Dataset entries
=-=-=-=-=
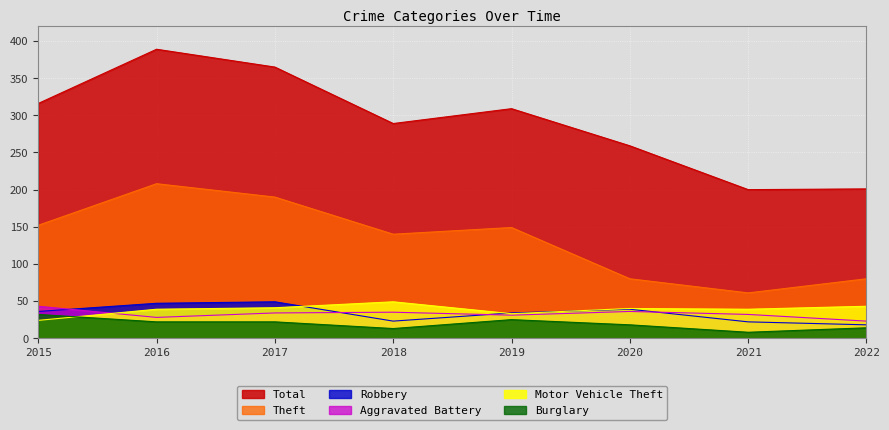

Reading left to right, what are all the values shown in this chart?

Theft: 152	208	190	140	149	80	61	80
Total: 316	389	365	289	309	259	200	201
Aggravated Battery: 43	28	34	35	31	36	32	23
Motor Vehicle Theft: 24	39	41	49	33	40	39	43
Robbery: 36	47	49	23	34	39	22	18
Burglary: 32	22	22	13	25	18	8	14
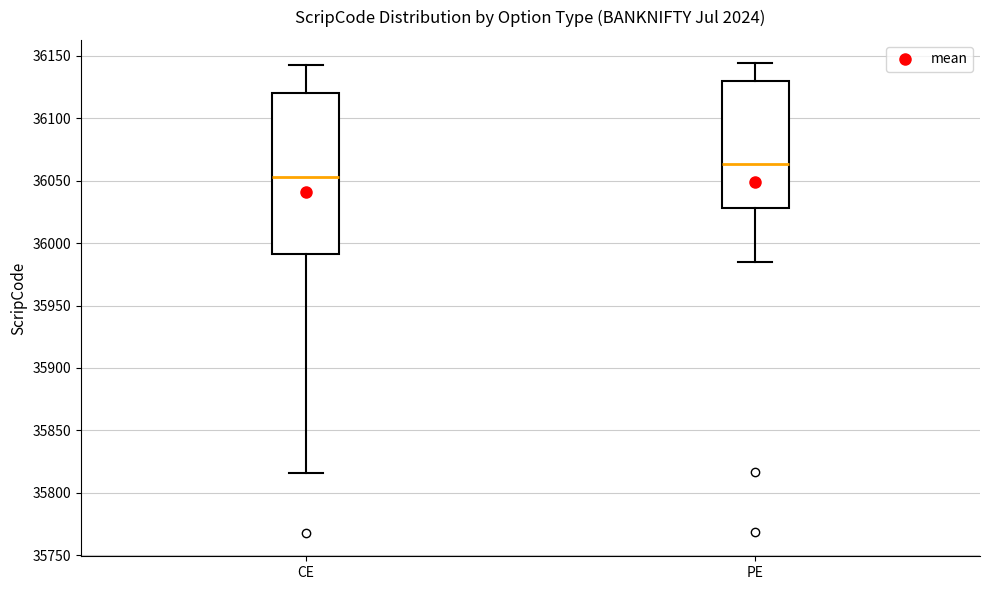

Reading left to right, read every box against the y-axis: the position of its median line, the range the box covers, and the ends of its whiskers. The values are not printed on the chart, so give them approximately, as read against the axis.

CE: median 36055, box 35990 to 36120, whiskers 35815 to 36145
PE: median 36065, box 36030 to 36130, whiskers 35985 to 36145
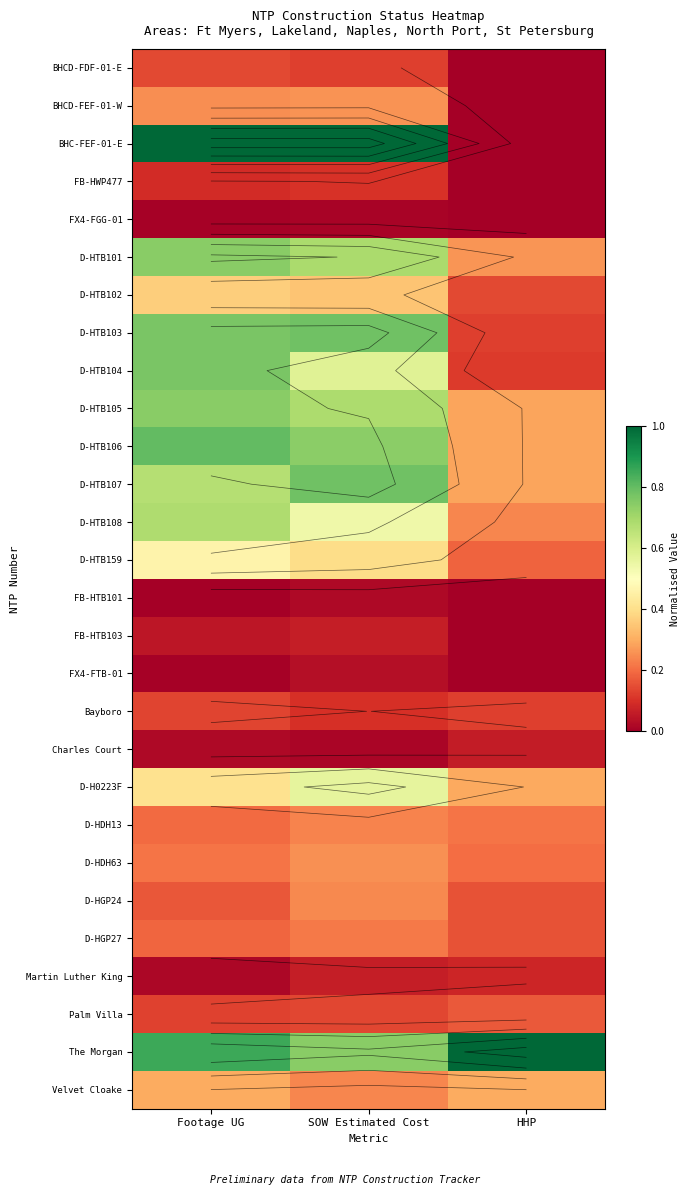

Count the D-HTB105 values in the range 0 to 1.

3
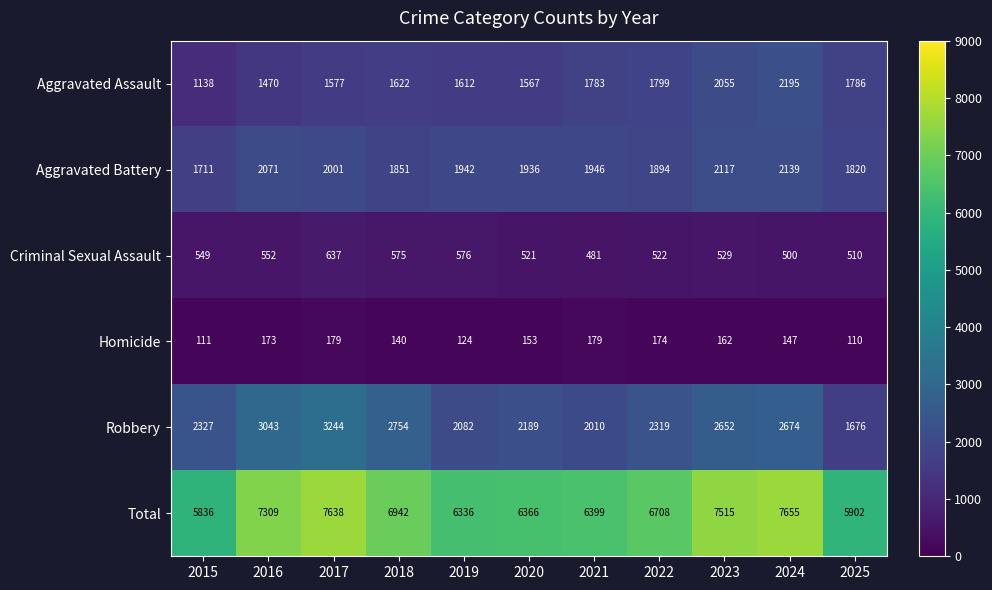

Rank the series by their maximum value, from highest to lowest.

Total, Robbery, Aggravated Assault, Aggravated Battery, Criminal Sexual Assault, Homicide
=-=-=-=-=
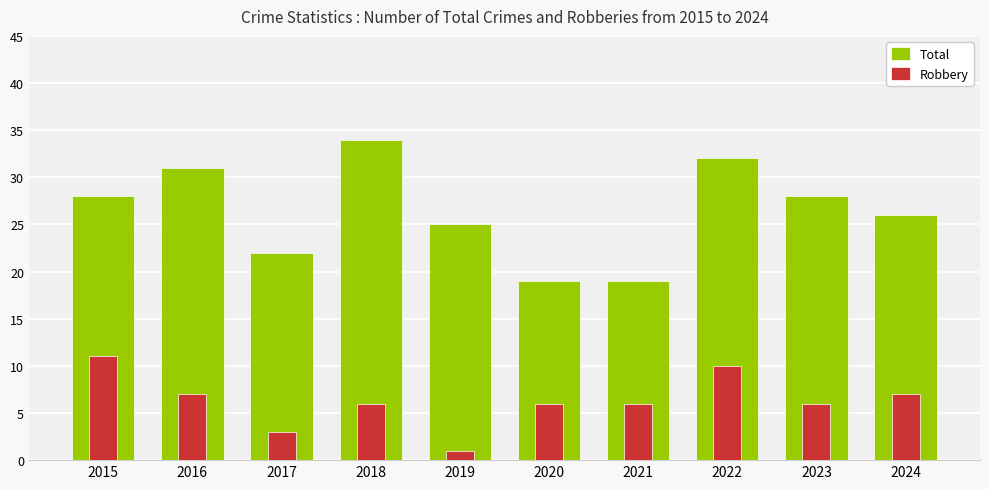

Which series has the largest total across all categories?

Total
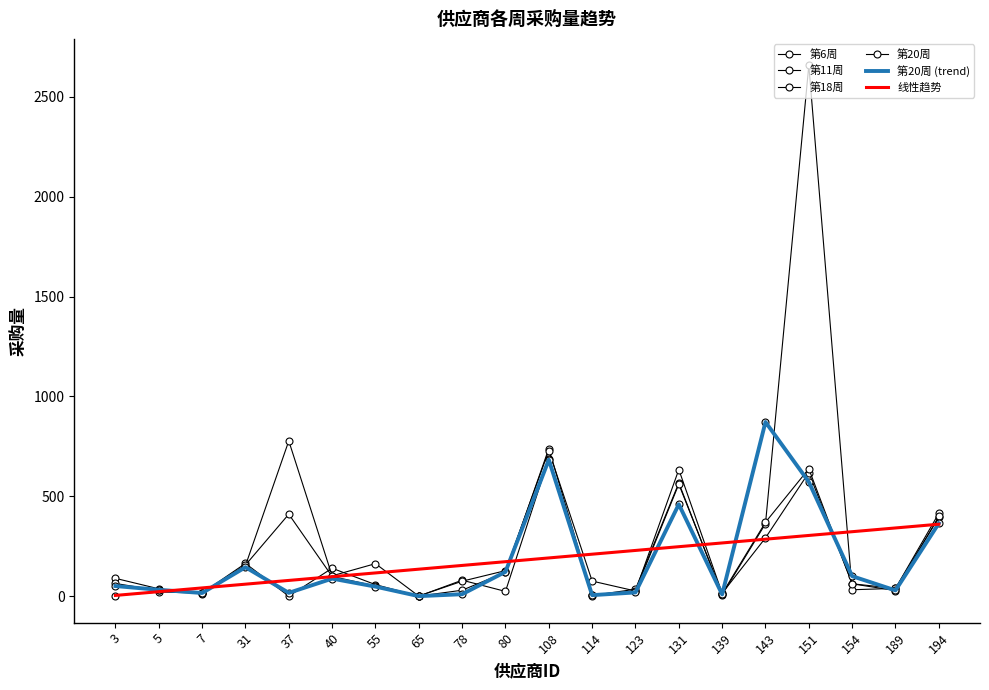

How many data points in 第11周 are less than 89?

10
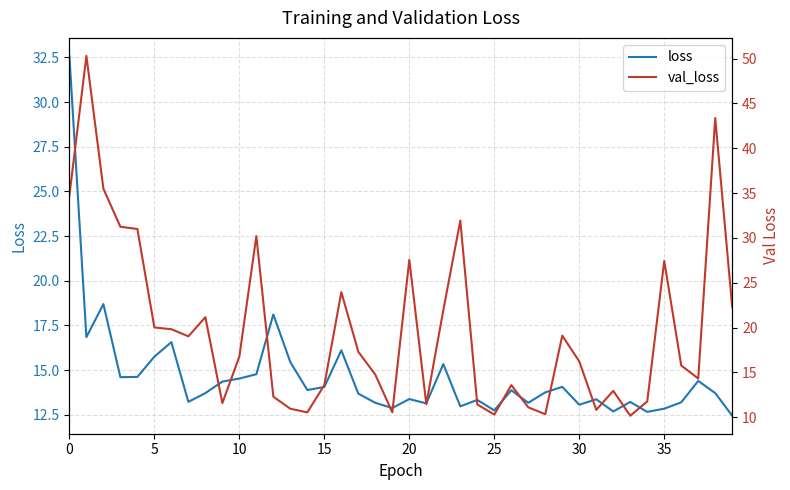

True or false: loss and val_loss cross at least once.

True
=-=-=-=-=
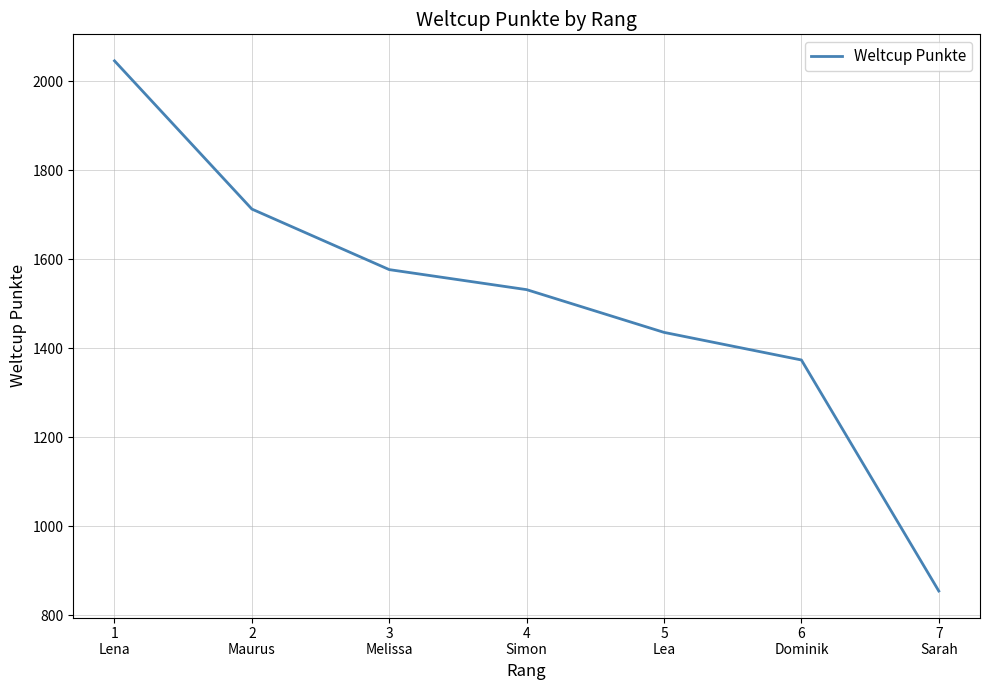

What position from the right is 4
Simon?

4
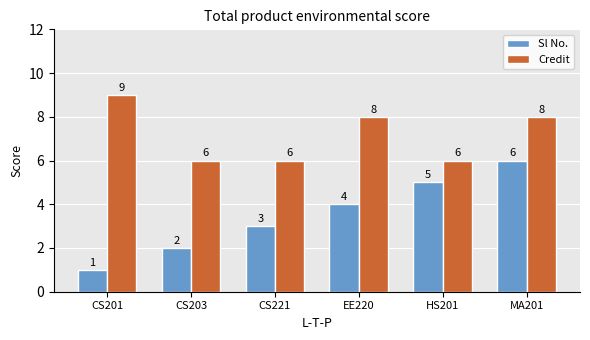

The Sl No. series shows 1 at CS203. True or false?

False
=-=-=-=-=
THE PROBLEM
Extract the lines running from the one containing "Reading left to right, what" through the one containing "Rank the series", both included, and reproduce them verbatim. Leave out the pictures.

TASK SOLUTION
Reading left to right, what are all the values shown in this chart?

Theft: 152	208	190	140	149	80	61	80
Total: 316	389	365	289	309	259	200	201
Aggravated Battery: 43	28	34	35	31	36	32	23
Motor Vehicle Theft: 24	39	41	49	33	40	39	43
Robbery: 36	47	49	23	34	39	22	18
Burglary: 32	22	22	13	25	18	8	14

Reading left to right, read every box against the y-axis: the position of its median line, the range the box covers, and the ends of its whiskers. The values are not printed on the chart, so give them approximately, as read against the axis.

CE: median 36055, box 35990 to 36120, whiskers 35815 to 36145
PE: median 36065, box 36030 to 36130, whiskers 35985 to 36145

Count the D-HTB105 values in the range 0 to 1.

3

Rank the series by their maximum value, from highest to lowest.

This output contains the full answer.